— Your instructions —
Tally every line in the listing that holds the string "case", then state the total and nothing more.

====== Input for this task

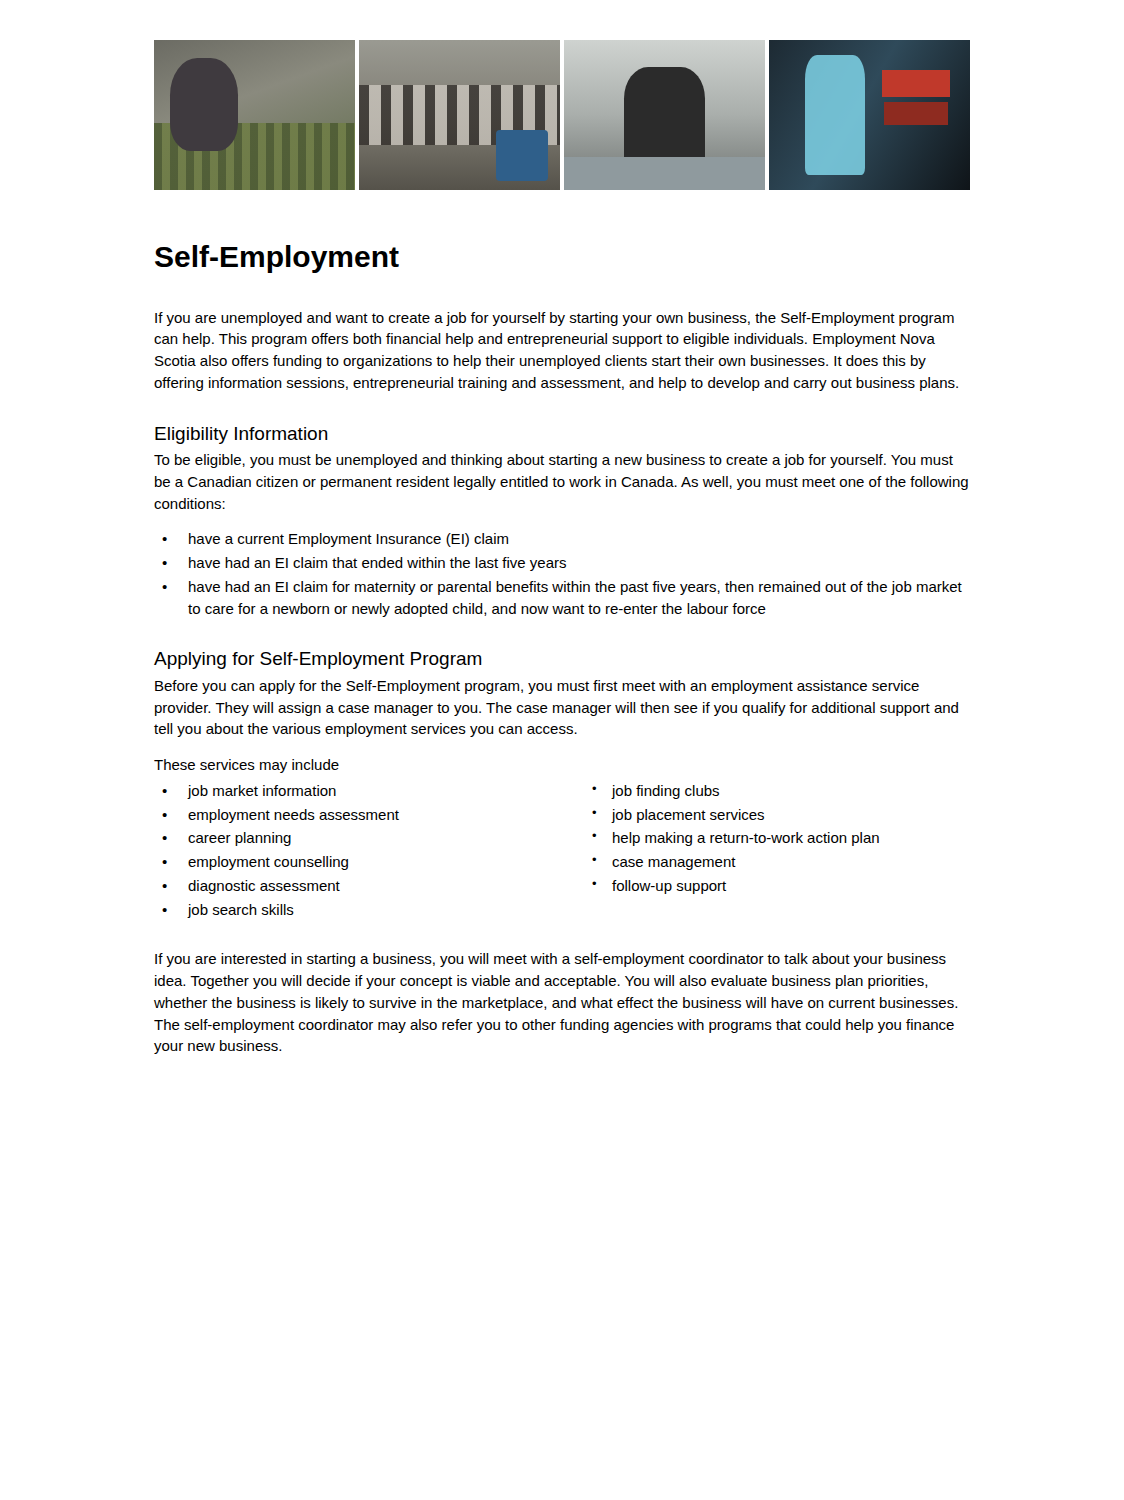Self-Employment
If you are unemployed and want to create a job for yourself by starting your own business, the Self-Employment program can help. This program offers both financial help and entrepreneurial support to eligible individuals. Employment Nova Scotia also offers funding to organizations to help their unemployed clients start their own businesses. It does this by offering information sessions, entrepreneurial training and assessment, and help to develop and carry out business plans.
Eligibility Information
To be eligible, you must be unemployed and thinking about starting a new business to create a job for yourself. You must be a Canadian citizen or permanent resident legally entitled to work in Canada. As well, you must meet one of the following conditions:
have a current Employment Insurance (EI) claim
have had an EI claim that ended within the last five years
have had an EI claim for maternity or parental benefits within the past five years, then remained out of the job market to care for a newborn or newly adopted child, and now want to re-enter the labour force
Applying for Self-Employment Program
Before you can apply for the Self-Employment program, you must first meet with an employment assistance service provider. They will assign a case manager to you. The case manager will then see if you qualify for additional support and tell you about the various employment services you can access.
These services may include
job market information
employment needs assessment
career planning
employment counselling
diagnostic assessment
job search skills
job finding clubs
job placement services
help making a return-to-work action plan
case management
follow-up support
If you are interested in starting a business, you will meet with a self-employment coordinator to talk about your business idea. Together you will decide if your concept is viable and acceptable. You will also evaluate business plan priorities, whether the business is likely to survive in the marketplace, and what effect the business will have on current businesses. The self-employment coordinator may also refer you to other funding agencies with programs that could help you finance your new business.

============

— Task response —
2